Throughout the remainder of Judge Bell’s life, he remained in the thick of service to his country, his state and his community. He chaired the American delegation to the “Conference on Security and Cooperation in Europe” which met in Madrid and Brussels. He was appointed by President George H. W. Bush as vice chair of the Federal Ethics Law Reform Commission. On a pro bono basis he represented a former CIA agent captured and held in Nicaragua. In his private practice he was counsel for some of the most important companies and individuals in the country: President George H. W. Bush himself, E. F. Hutton, Exxon, General Electric and many others. No matter how complex the issue or difficult the resolution, Judge Bell’s stock in trade as a judge, Attorney General and lawyer was always his integrity and his ability to find a common sense solution.
He served as chairman of the Board of Deacons at his church in Atlanta. He was president of the prestigious American College of Trial Lawyers. He was the initial chairman of the Atlanta Commission on Crime. At the age of 86 he was commissioned as a Major General in the U.S. Army to serve as a judge on the appeal panels for the military commissions to try enemy combatants. He served as Trustee chairman, chair of the Capital Campaign Committee and as a Trustee for over 30 years for his beloved Mercer University.
Wherever he went, he seemed to know someone there and they all seemed to know him. If not, they soon fell under his South Georgia charm. He had a story or anecdote for every occasion. Lawyers throughout the state never saw him as a citified, big firm lawyer, but as one of their own.
A special gift that Judge Bell gave was counsel, encouragement and mentoring to young lawyers and aspiring lawyers. Some were at his law firm, some worked for him on the Court, others worked for him in the Justice Department, and others simply knocked at his door. They all owe him a tremendous debt of gratitude. I know for I am one of those.

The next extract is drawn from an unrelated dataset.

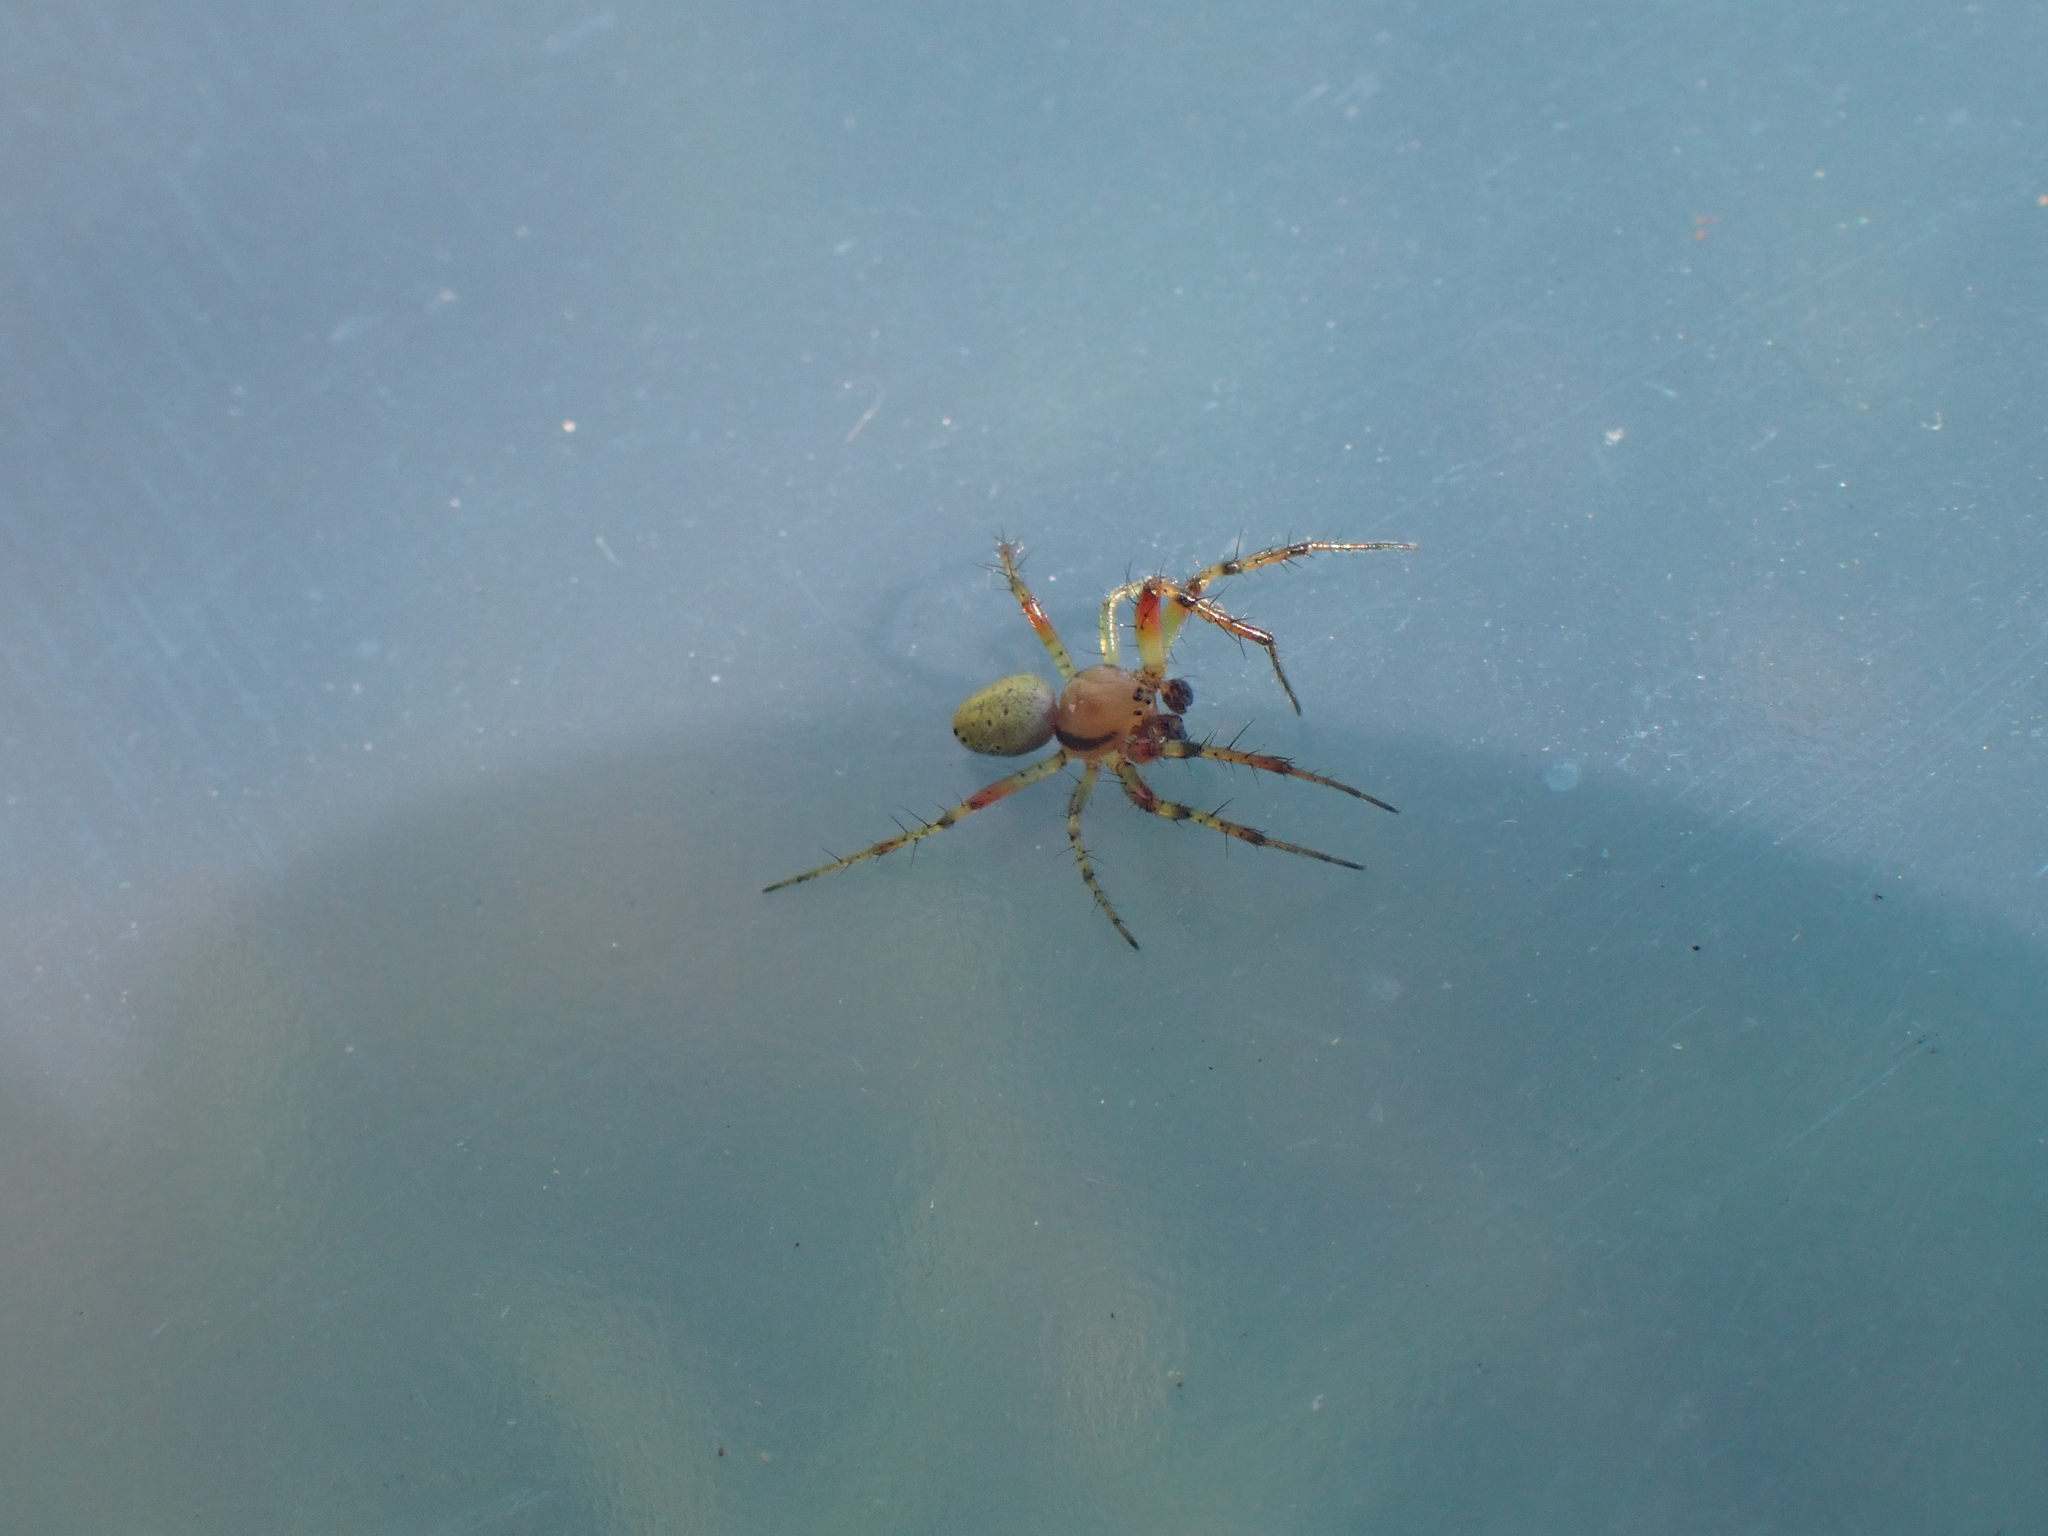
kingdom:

Judge Bell was an avid reader and historian. Throughout his final illness he was surrounded by books, articles and correspondence. Public officials and business leaders continued to seek his advice. After receiving his final diagnosis, he collaborated on the publication this fall of a book of his historical essays entitled “Footnotes to History.” In one of those Judge Bell wrote about Justice Oliver Wendell Holmes and related these words that Holmes spoke at the death of a friend in 1899, words we do well to remember now:
At the grave of a hero who has done these things we end not with sorrow at the inevitable loss, but with the contagion of his courage: and with a kind of desperate joy we go back to the fight.

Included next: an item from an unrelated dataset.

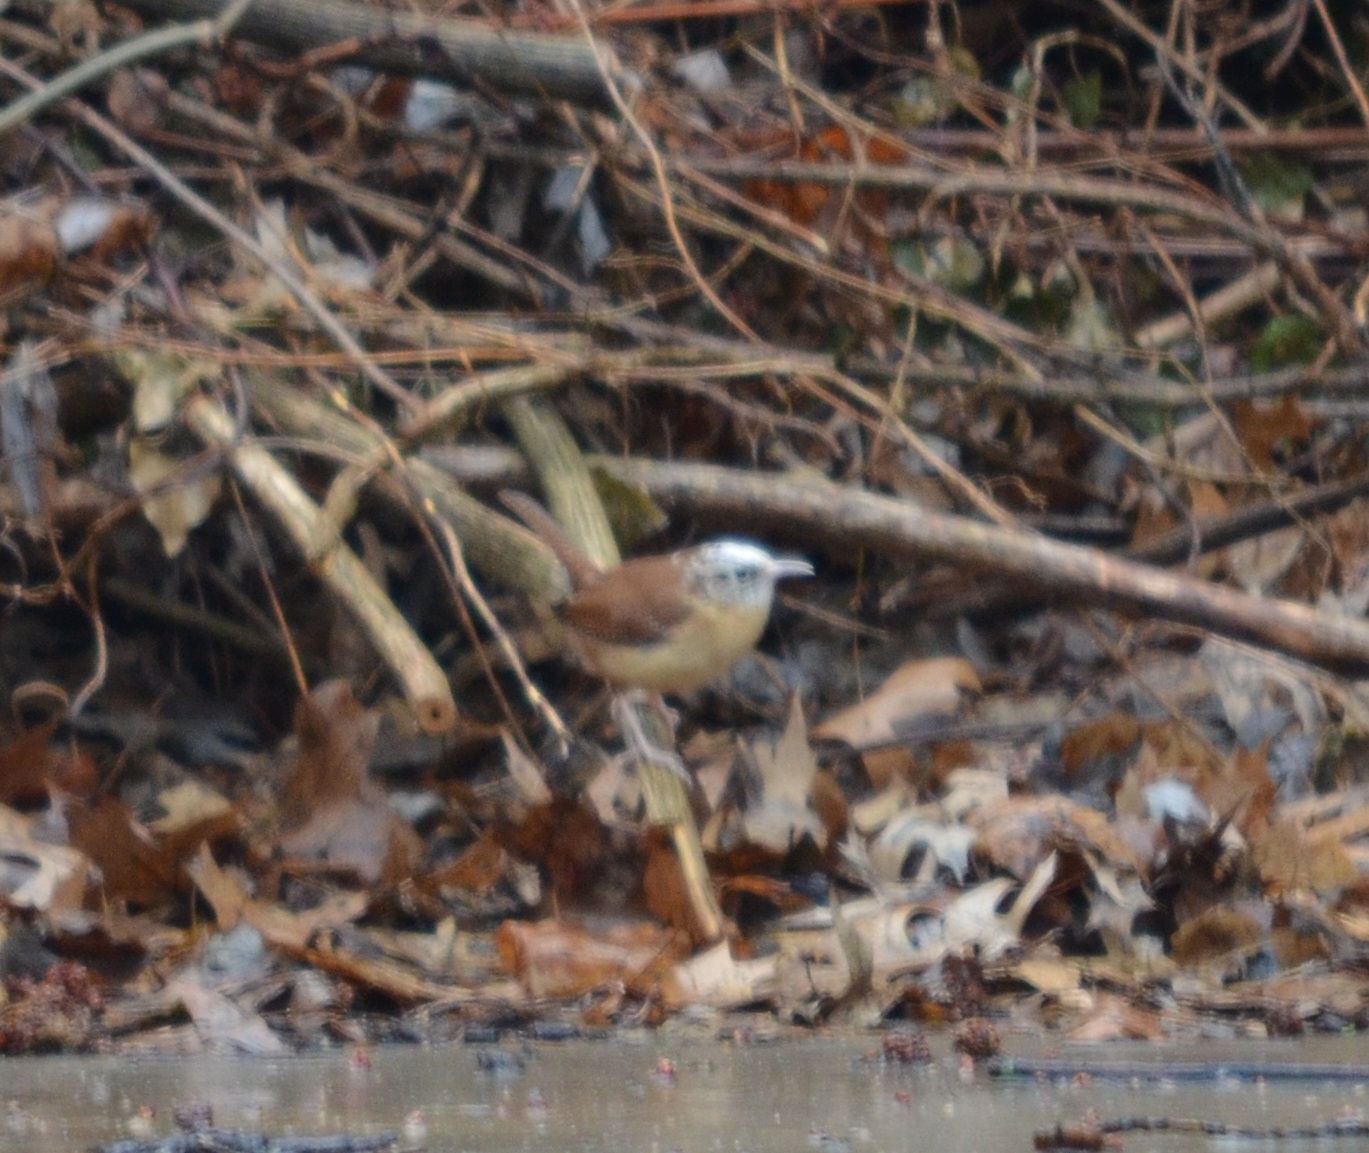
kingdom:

Judge Bell spent his life fighting for justice and the rule of law, for civility, and for the highest standards of ethics. Our nation and state are much better for it. And as Secretary of War Stanton said of Abraham Lincoln: “Now he belongs to the ages.”
David E. Hudson is an Augusta lawyer who served as law clerk to Judge Griffin B. Bell from 1971-1972, and with him on the Board of Trustees of Mercer University.